Chronique 19 (31-12-2001)


L'autre jour, je mourus.
Des complications imprévues à la petite contrariété de la semaine précédente, la négligence des soins, et malgré les souhaits de prompt rétablissement de nombreux amis, la maladie subite m'emporta d'un seul coup et je mourus.

Dans ces cas-là, tout en cheminant sur la longue descente vers le pays des morts, on rumine ses torts, le bien que l'on n'a pas assez fait, on regrette surtout de partir sans prévenir ses proches et aimés, sans les préparer. Le chemin a beau être long, et fastidieux, l'obligation de silence empêchant de converser avec les autres morts, il finit par aboutir au quai d'embarquement. Avec la multitude d'ombres en attente.
Comme j'étais en règle, j'embarquais rapidement, et trouvais à m'asseoir juste devant le passeur. Apercevant un paquet posé sous le banc devant moi, je l'en informai. Sa réponse fut brève : il n'y avait pas de paquet auparavant, j'étais donc prié de le garder avec moi. L'ayant ouvert, et découvert une jolie pintade, je m'occupais l'esprit à la plumer consciencieusement.

Enfin parvenu sur l'autre rive, je marchais doucement, soucieux de laisser filer la foule dont j'ai horreur. Je parvins donc bon dernier devant le gardien de la porte des Enfers, le chien Cerbère aux trois têtes. Machinalement, je sortis de ma poche quelques biscuits et les lui donnais à manger, comme je le fais souvent avec les chiens. Puis je lui caressais ses têtes. Il émit quelques grognements de plaisir et m'indiqua que j'étais autorisé à me désaltérer à la source, derrière son poste de garde, avant de poursuivre mon long chemin.
Ayant bu une gorgée, je fus surpris des saveurs particulières de ce liquide jaunâtre. Après plusieurs gorgées, je finis par reconnaître le fameux vin jaune du Jura, et en emplis ma gourde. On ne sait jamais, cela peut toujours être utile.

Lorsque je parvins, enfin, devant les juges, il n'y avait plus que Minos, les deux autres s'étant momentanément absentés, une fois la bousculade terminée.
M'étant rapidement présenté, je lui demandai où se trouvaient les cuisines, afin de déposer ma pintade au frais et m'organiser pour la préparer prochainement.
D'abord interloqué, puis amusé, et enfin riant franchement, le sage Minos m'expliqua que, visiblement, je n'étais pas vraiment prêt, une erreur administrative étant sans aucun doute responsable de ma présence.
Autrement dit, il me refusait l'entrée et me renvoyait en vie.
Tout en prenant rendez-vous pour venir déguster la pintade au vin jaune.

Pas besoin de vous raconter le retour, si ce n'est les regards curieux des gens me voyant à contre-sens, et bien évidemment les réflexions bourrues de Charron, le passeur, au sujet de ces administratifs qui font mal leur boulot.

Enfin, je rentrai chez moi juste à temps pour décrocher le téléphone.
C'était Mélusine venant aux nouvelles et toute heureuse d'apprendre que j'allais mieux.
" Tu vois bien que j'avais raison, et qu'il suffisait de te soigner énergiquement. "

Pintade au vin jaune et aux morilles

Ingrédients
Pintade de 1,5 Kg
50 gr de morilles déshydratées, 25 cl de vin jaune (au moins), 4 dl de crème, 2 jaunes d'œufs, jus de citron, beurre, sel, poivre

Préparation

Faire mariner les morilles sèches dans du lait.

Faire revenir de tous côtés la pintade, assaisonnée, dans une cocotte avec 30 gr. de beurre et un oignon divisé en quartiers.
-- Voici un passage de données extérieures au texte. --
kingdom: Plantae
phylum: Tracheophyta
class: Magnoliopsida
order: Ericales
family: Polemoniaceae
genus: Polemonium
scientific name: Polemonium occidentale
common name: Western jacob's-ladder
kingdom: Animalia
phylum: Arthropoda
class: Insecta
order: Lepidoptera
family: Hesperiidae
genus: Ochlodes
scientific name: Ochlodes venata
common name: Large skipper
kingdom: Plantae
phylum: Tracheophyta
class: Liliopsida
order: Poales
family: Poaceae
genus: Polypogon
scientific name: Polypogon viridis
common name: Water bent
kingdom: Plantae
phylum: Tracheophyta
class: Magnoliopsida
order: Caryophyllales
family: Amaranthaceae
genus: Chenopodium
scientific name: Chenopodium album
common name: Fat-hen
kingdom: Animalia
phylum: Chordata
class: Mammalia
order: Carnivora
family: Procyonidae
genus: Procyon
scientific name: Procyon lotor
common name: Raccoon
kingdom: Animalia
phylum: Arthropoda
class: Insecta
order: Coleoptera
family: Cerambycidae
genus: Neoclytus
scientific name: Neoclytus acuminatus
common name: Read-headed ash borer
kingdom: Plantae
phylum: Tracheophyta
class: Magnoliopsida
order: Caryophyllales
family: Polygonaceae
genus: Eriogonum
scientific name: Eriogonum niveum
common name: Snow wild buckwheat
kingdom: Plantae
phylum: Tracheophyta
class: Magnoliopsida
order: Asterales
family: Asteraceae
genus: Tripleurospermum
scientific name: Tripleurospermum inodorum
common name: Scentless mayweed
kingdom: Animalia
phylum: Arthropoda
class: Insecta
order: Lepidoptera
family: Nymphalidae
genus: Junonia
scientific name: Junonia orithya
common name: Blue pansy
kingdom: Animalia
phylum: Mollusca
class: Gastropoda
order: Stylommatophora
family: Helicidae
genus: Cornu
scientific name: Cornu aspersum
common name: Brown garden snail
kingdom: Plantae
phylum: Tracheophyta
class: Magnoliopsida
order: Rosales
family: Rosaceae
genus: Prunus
Ajouter un peu de vin jaune puis couvrir et cuire à four doux environ 20 minutes.
Préparer une liaison de crème et de jaunes d'œufs pour la finition de la sauce.
Ajouter les morilles égouttées. Laisser cuire encore 5-10 minutes jusqu'à évaporation totale.
Déglacer au vin jaune, ajouter de la crème et poursuivre à couvert.

En fin de cuisson, sortir et maintenir au chaud la pintade dans le plat de service.
Porter à ébullition la crème et les morilles puis terminer la sauce avec la liaison crème/oeuf à feu doux ou au bain-marie. Rectifier l'assaisonnement, ajouter quelques gouttes de citron puis verser sur la pintade.